Improving memory retrieval with LangSmith

With their diverse range of retrieval methods— one or multiple of semantic, keyword, BM25, meta-field filter techniques — New Computer needed a new way to iterate quickly on a dataset of labeled examples. To test performance while preserving user privacy, they generated synthetic data by creating a cohort of synthetic users with LLM-generated backstories. After an initial conversation to seed the memory database for each synthetic user, the team began storing queries (messages by synthetic users) along with the full set of available memories in a LangSmith dataset.

Using an in-house tool connected to LangSmith, the New Computer team labeled relevant memories for each query and defined evaluation metrics like precision, recall and F1, allowing them to quickly iterate on improving retrieval for the agentic memory system.

For this set of experiments, they started out with a simple baseline system using semantic search that retrieves a fixed number of the most relevant memories per query. They then tested other techniques to assess performance across different query types. In some cases, similarity search or keyword methods like BM25 worked better; in others, these methods required some pre-filtering by meta-fields in order to perform effectively.

As you might imagine, running these multiple methods in parallel can lead to a combinatorial explosion of experiments— thus, validating different methods quickly on a diverse dataset is crucial for making progress. LangSmith’s easy-to-use SDK and Experiments UI enabled New Computer to run, evaluate, and inspect the results of these experiments quickly and efficiently.

An overview of F1 performance across different experiments that New Computer ran in LangSmith

These experiments enabled New Computer to significantly improve their memory systems, leading to 50% higher recall and 40% higher precision compared to a previous baseline implementation of dynamic memory retrieval.

Adjusting the conversation prompt with LangSmith

Dot’s responses are generated by a dynamic conversational prompt— which means that in addition to including relevant memories, the system might also rely upon tool usage (e.g. search results) and highly-contextual behavioral instructions in order to respond in an accurate and natural way.

Developing a highly variable system like this can be challenging, as a change that improves one query can have detrimental effects on others.

To optimize the prompt, the New Computer team again used a cohort of synthetic users to generate user queries for a wide range of intents. They were then able to easily inspect the global effects of prompt changes in LangSmith’s experiment comparison view. This let them identify regressed runs derived from prompt changes in a highly-visual manner.

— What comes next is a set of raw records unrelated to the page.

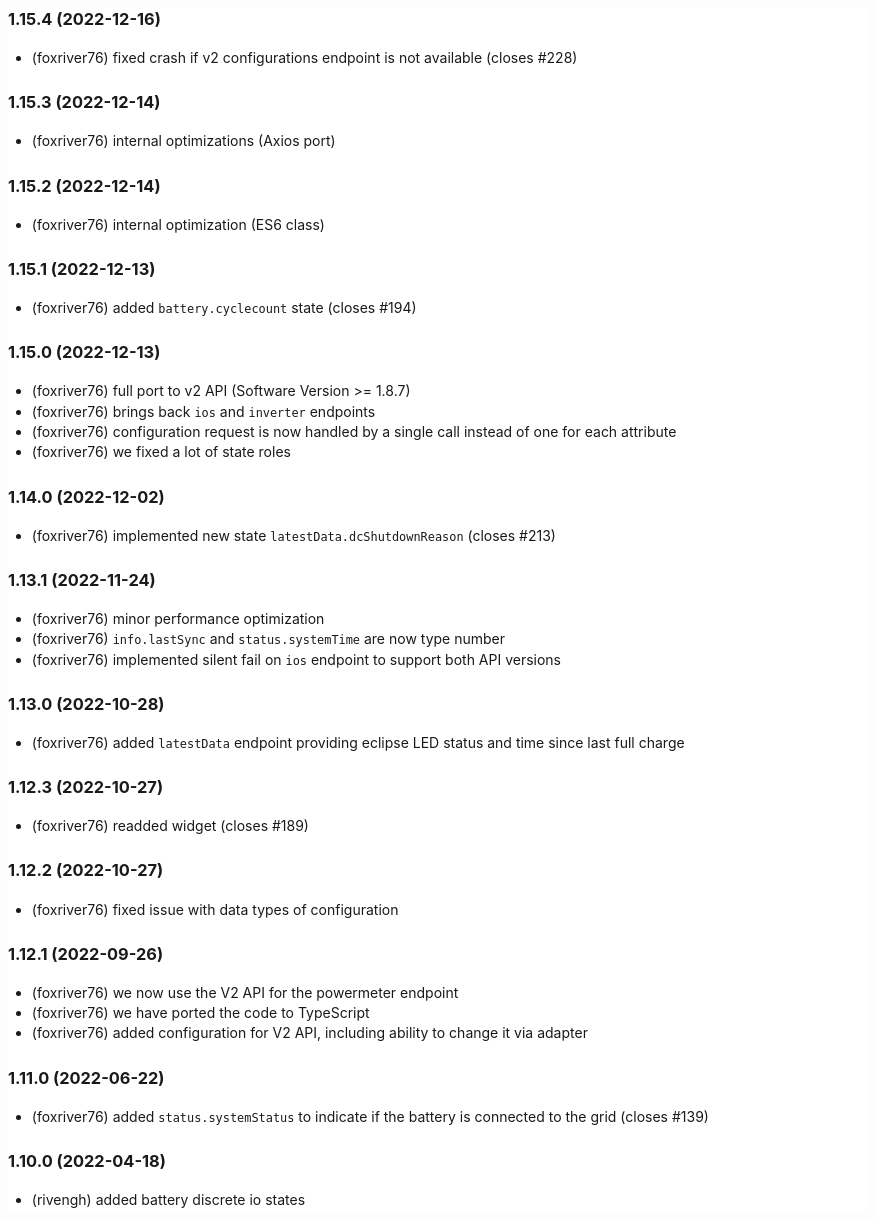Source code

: ### 1.15.4 (2022-12-16)
* (foxriver76) fixed crash if v2 configurations endpoint is not available (closes #228)

### 1.15.3 (2022-12-14)
* (foxriver76) internal optimizations (Axios port)

### 1.15.2 (2022-12-14)
* (foxriver76) internal optimization (ES6 class)

### 1.15.1 (2022-12-13)
* (foxriver76) added `battery.cyclecount` state (closes #194)

### 1.15.0 (2022-12-13)
* (foxriver76) full port to v2 API (Software Version >= 1.8.7)
* (foxriver76) brings back `ios` and `inverter` endpoints
* (foxriver76) configuration request is now handled by a single call instead of one for each attribute
* (foxriver76) we fixed a lot of state roles

### 1.14.0 (2022-12-02)
* (foxriver76) implemented new state `latestData.dcShutdownReason` (closes #213)

### 1.13.1 (2022-11-24)
* (foxriver76) minor performance optimization
* (foxriver76) `info.lastSync` and `status.systemTime` are now type number
* (foxriver76) implemented silent fail on `ios` endpoint to support both API versions

### 1.13.0 (2022-10-28)
* (foxriver76) added `latestData` endpoint providing eclipse LED status and time since last full charge

### 1.12.3 (2022-10-27)
* (foxriver76) readded widget (closes #189)

### 1.12.2 (2022-10-27)
* (foxriver76) fixed issue with data types of configuration

### 1.12.1 (2022-09-26)
* (foxriver76) we now use the V2 API for the powermeter endpoint
* (foxriver76) we have ported the code to TypeScript
* (foxriver76) added configuration for V2 API, including ability to change it via adapter

### 1.11.0 (2022-06-22)
* (foxriver76) added `status.systemStatus` to indicate if the battery is connected to the grid (closes #139)

### 1.10.0 (2022-04-18)
* (rivengh) added battery discrete io states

In addition, in failure cases where the output was inaccurate, the team could directly adjust prompts without leaving the LangSmith UI using the built-in prompt playground. This greatly improved the team’s iteration speed while evaluating and adjusting their conversation prompts.

What’s next for New Computer

As New Computer pushes to deepen human-AI relationships, the team is constantly seeking ways to make users feel truly perceived and understood. This includes enabling Dot to adapt to conversational or tonal preferences of the user, or becoming fully bespoke on a per-user basis by proactively reaching out to users with tailored messages.

Their recent launch has brought in a new wave of users— more than 45% of which converted to the app’s paid tier after hitting the free message limit— who expect Dot to grow and evolve alongside them over time. New Computer’s partnership with the LangChain team and use of LangSmith will remain pivotal to how the team uses novel AI materials to simulate the complexities of a deepening relationship with human users.